__REQUIRED WORK__. Count how many lines in the records below contain the string "series", treating uppercase and lowercase as different. Reply with the number alone.

__DATA FOR THIS EXERCISE__.
▬▬▬
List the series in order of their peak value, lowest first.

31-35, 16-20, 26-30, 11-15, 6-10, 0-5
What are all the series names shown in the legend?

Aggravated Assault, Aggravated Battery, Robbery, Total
▬▬▬
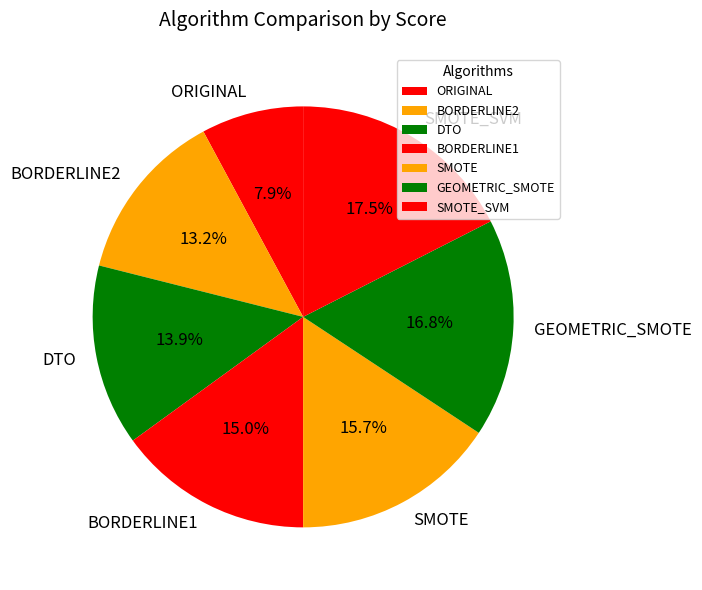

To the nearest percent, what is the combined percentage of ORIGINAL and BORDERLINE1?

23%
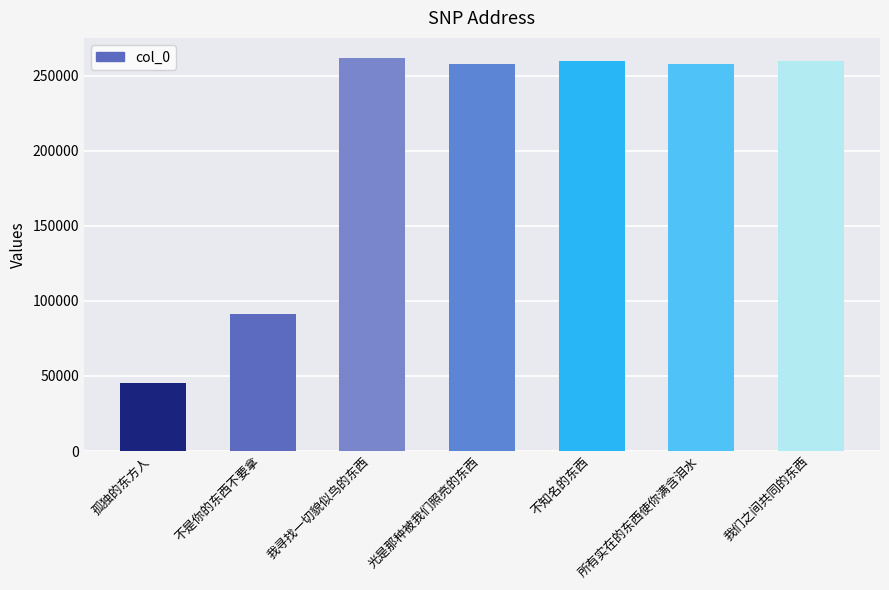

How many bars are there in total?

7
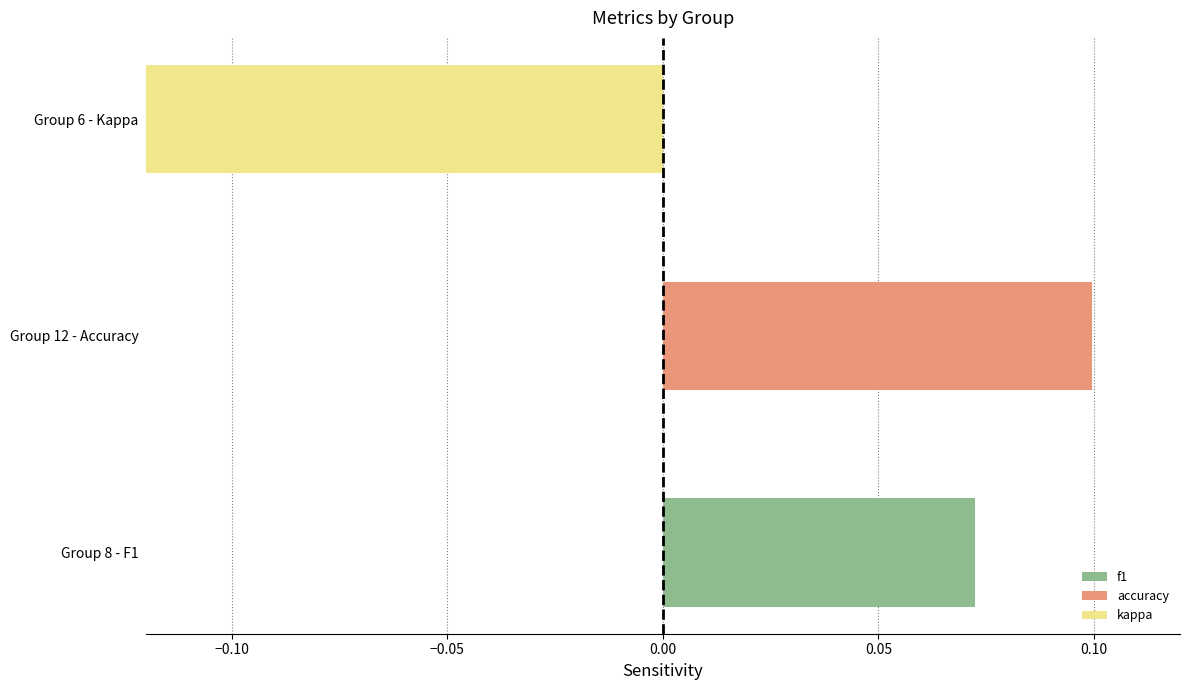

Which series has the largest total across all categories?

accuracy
▬▬▬
__TASK RESULT__. 3